The term "soy molasses" was coined by Daniel Chajuss, the founder of Hayes Ashdod Ltd., which first commercially produced and marketed soy molasses in the early 1960s. The name was intended to distinguish the product from “soybean whey” or “condensed soybean solubles”, the by-products available at the time from soy protein isolate and acid washed soy protein concentrate production.

Manufacture
The alcohols are removed from the liquid extract by evaporation and the distillation residue is an aqueous solution of the sugars and other soy solubles. This solution is concentrated to viscous honey-like consistency to yield soy molasses.

Composition
Typically, soy molasses contains 50% total soluble solids. These solids consist of carbohydrates (60%), proteins and other nitrogenous substances (10%), minerals (10%), fats and lipoids (20%). The major constituents of soy molasses are sugars that include oligosaccharides (stachyose and raffinose), disaccharides (sucrose) and minor amounts of monosaccharides (fructose and glucose). Minor constituents include saponins, protein, lipid, minerals (ash), isoflavones, and other organic materials.

Use
Soy molasses is used as a feed ingredient in mixed feeds as pelleting aid, added to soybean meal (e.g. by spraying it into the soybean meal desolventizer toaster), mixed with soy hulls, and used in liquid animal feed diets. Soy molasses can be used as a fermentation aid, as a prebiotic, and as an ingredient in specialized breads.

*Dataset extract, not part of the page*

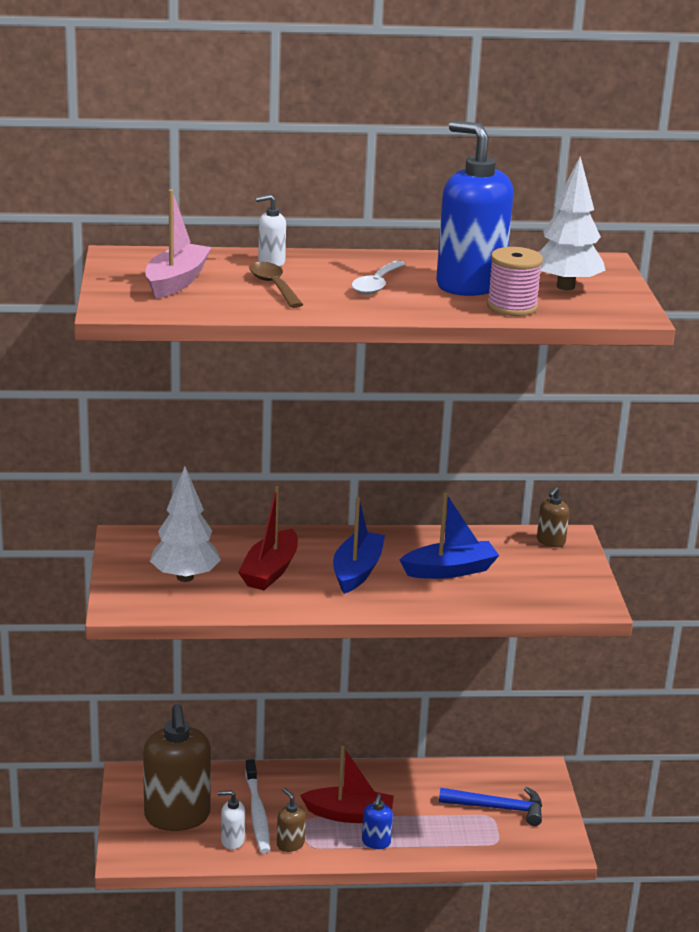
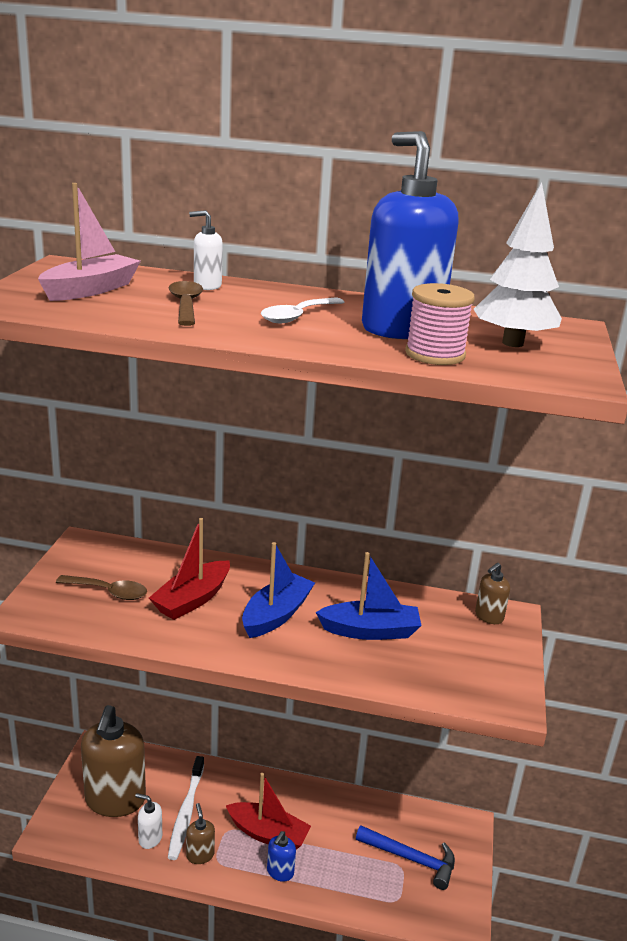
camera: 15 degrees right, 0 degrees up
white tree [150,467,221,582] -> brown spoon [56,575,147,600]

It is also possible to burn soy molasses in a dedicated boiler to generate process steam. In combination with a support fuel (e.g. natural gas, ...) the low calorific liquid can be valorized in a steam boiler.

Soy molasses is an important commercial and biological product, and a source of phytochemicals and soy sugars.

References
 Daniel Chajuss, Soy Molasses: Processing and Utilization as a Functional Food, in KeShun Liu, Editor, Soybeans as Functional Foods and Ingredients, AOCS Press, Champaign. Ill., USA, pp. 201–208, 2004.